A former assassin is drawn back into the light when an old colleague is framed for the murder of a small family in Isao Yukisada’s adaptation of Kyo Nagaura’s pulp novel, Revolver Lily (リボルバー・リリー). Set in the Taisho era, the film finds Japan at a crossroads amid an atmosphere of rising militarism in what is still a very poor country trying to change its fortunes through imperialism while those like Yuri (Haruka Ayase) attempt to stave off the oncoming apocalypse of war.
Though Yuri (whose name means “lily” in Japanese) had been part of a spy ring in Taiwan and trained to further Japan’s interest through political assassinations, she evidently came to see the error of her ways when the group was betrayed and an attack on their hideout led to personal tragedy. Since then, she’s lived as a well-to-do owner of a geisha house apparently under her own name which somewhat conflicts with the idea that she is simultaneously on an international most wanted list. In any case, she’s swept back into action when one of her former comrades, Kunimatsu, is accused of murdering the family of a man named Hosomi who is apparently on the run while militarists also seem to be intent on finding his teenage son Shinta (Jinsei Hamura).

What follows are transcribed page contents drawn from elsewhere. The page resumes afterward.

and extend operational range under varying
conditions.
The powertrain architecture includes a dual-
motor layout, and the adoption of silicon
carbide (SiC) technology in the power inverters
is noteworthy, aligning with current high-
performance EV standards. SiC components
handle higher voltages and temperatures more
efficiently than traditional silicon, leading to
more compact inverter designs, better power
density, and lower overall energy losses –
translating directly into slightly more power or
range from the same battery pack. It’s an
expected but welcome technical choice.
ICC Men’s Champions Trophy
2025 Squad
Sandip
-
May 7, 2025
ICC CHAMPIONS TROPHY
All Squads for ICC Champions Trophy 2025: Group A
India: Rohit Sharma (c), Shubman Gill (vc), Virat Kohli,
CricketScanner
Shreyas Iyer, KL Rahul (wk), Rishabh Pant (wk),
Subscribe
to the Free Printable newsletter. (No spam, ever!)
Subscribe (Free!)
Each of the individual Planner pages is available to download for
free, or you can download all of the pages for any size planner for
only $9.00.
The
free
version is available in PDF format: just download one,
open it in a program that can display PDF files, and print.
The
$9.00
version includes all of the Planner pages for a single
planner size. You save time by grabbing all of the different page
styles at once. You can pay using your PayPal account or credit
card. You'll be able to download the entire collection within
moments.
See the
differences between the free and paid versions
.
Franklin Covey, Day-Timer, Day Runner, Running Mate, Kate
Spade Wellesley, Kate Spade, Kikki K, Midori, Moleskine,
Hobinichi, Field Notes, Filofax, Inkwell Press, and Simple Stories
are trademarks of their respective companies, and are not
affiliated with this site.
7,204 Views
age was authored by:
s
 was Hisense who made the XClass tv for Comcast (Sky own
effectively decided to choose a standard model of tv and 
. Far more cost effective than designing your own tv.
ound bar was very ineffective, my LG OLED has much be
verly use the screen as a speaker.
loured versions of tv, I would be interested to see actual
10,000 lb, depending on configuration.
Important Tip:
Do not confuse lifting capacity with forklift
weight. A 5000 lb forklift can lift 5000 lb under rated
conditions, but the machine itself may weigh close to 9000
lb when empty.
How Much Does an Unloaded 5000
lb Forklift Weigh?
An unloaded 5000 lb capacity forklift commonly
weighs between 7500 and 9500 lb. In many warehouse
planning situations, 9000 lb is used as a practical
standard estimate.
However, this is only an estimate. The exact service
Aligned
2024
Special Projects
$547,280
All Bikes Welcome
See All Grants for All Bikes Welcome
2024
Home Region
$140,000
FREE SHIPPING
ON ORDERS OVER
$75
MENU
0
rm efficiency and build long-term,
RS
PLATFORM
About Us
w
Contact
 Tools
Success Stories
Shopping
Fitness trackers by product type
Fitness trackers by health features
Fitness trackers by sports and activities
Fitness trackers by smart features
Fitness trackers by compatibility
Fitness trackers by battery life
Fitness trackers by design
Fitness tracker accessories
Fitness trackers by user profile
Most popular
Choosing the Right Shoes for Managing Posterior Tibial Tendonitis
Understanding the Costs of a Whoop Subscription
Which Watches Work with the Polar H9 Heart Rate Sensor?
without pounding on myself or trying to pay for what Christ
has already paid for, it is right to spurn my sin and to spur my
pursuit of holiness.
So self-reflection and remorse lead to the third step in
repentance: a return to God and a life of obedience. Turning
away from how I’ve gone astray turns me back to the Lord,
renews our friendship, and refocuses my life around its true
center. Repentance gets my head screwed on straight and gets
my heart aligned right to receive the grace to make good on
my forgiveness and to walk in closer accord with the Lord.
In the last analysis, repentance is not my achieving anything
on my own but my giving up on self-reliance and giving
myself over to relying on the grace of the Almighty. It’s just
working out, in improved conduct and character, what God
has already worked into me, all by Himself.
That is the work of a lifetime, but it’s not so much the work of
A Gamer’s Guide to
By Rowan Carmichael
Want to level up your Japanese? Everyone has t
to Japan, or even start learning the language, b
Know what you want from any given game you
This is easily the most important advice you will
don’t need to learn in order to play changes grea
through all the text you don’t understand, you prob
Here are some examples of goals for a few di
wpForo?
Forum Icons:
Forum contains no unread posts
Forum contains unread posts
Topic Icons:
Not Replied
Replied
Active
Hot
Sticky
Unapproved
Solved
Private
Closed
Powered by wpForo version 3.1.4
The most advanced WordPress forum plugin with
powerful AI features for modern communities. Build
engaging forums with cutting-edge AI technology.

Shinta, who was born with a lame leg which would presumably rule him out for military service, later becomes a kind of symbol of Japan as a more enlightened nation that no longer sees the need to use violence in order to advance its own interests. His father, Hosomi, had apparently done a series of dodgy deals with the military and then run off with all the money which is why they want to find him. It later turns out that he took the money not so much out of greed as that he was trying to turn the tide by growing the country economically in the hope that there would no longer be the need for imperialistic conquest.
Yet the money becomes a means of setting the army and the navy against each other in an increasingly straitened Japan in which neither feels they have the proper finding to pursue their ambitions. Constant references are made to the devastating economic impact of the 1923 earthquake, yet the authorities spend increasing amounts of money on waging war and there seem to be increasing numbers of soldiers on the streets. The army, in general, are depicted as loutish thugs with little on their side except brute force, while the navy in their pristine white uniforms are backroom plotters and always one step ahead.
But there is obviously a giant irony at the heart of the film in that as Yuri declares at the end, “fighting protest nothing,” having just taken out most of the Tokyo garrison in an effort to protect Shinta so that he can be preserved as a symbol of a new pacifist Japan. Though she tries to avoid mortally wounding anyone, Yuri is still prepared to use violence in order to combat it while the fact that merely fight on the side of capitalism suggests that there is, in fact, already a war going on between competing visions of the nation’s future which are both destined to come to pass. Capitalism, too, however, has its rough edges as symbolised by the grinning yakuza boss (Jiro Sato) who boasts of being “a man you can trust” but is only really ever on the side of greed and power.
Yuri, meanwhile, seems to be reawakened by her latest mission. She tells her assailant who accuses her of living in a state of nihilistic limbo, that she has made a choice a live which also symbolically aligns her with the new future opposed to the death cult that is militarism. Nevertheless, history tells us that whatever promises are made the militarists will win and the people will suffer. Yuri, however, continues fighting for peace with the film making full use of Haruka Ayase’s growing stature as an action star following on from franchises such as Caution, Hazardous Wife as Yuri effortlessly takes out huge numbers of army goons assisted by her female comrades. The closing scenes hint at further adventures for Yuri amid the vibrant Taisho-era setting taking on the forces of militarism with impeccable style and elegance.
Revolver LILY is available digitally in US from 27th January courtesy of Well Go USA.